Boiled right down, the two decades of housework necessary to make Mitopia a universal Decision Support System (DSS) to filter and communicate world events with analysts in order to augment human decision making, are in fact exactly the same steps necessary to provide an AGI framework into which ANI components can be integrated to create the truly ‘smart’ systems of the future. The only real difference is how much of the ‘Decide’ part of the OODA loop is ‘closed’ by human beings.

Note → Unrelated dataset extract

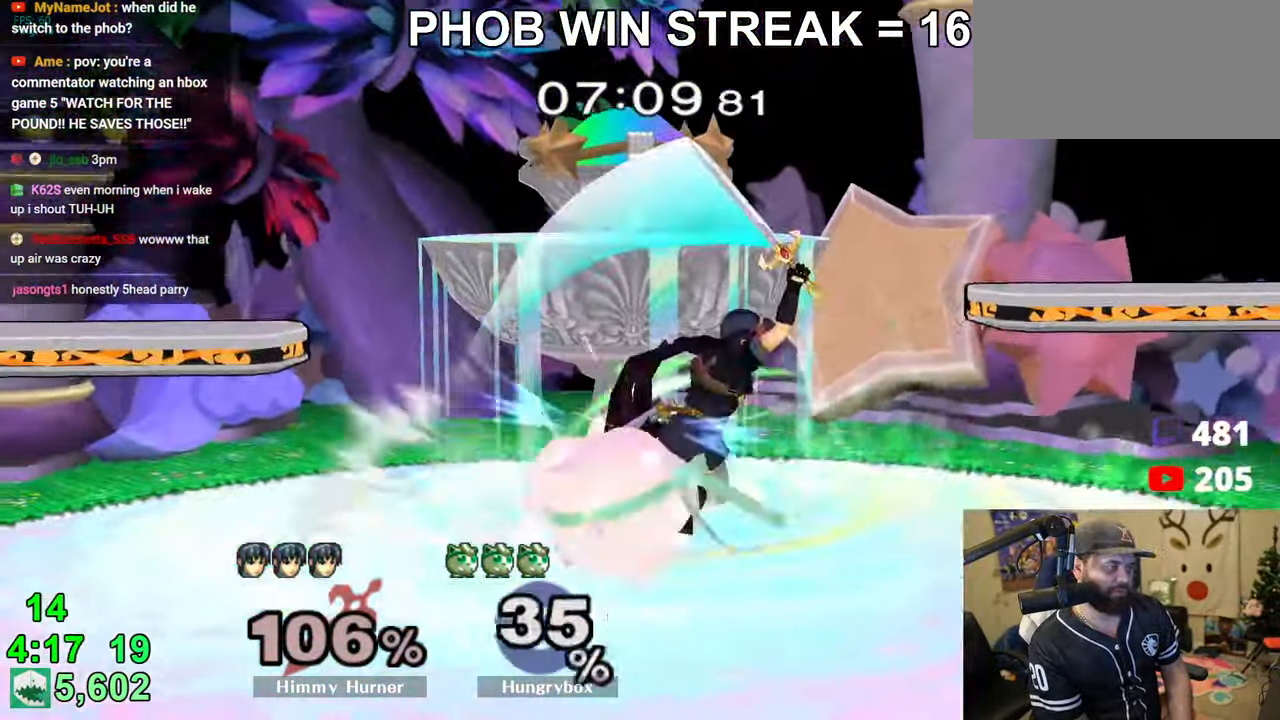
{"buttons": [], "left_stick": "left", "right_stick": "center", "events": [[50, "A", "up"], [133, "R1", "down"], [233, "R1", "up"]]}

Ignoring the huge complexity of truly integrating and interrelating in real-time all data coming from the real world in favor of investigating reasoning in constrained ‘toy’ worlds is a huge mistake and will only prolong the wait for AGI.

Given the recent explosion in ANI technologies, this is the reason we recently embarked on a multi-year project to port Mitopia in its entirety to a 32/64-bit agnostic, CPU agnostic (ARM, Intel, etc.) system capable of running on and between any Posix platform, and fundamentally dependent only on the underlying Posix core. In this ported form, Mitopia now provides a unifying underlying AGI reasoning substrate to enable truly ‘smart’ systems, both embedded and otherwise.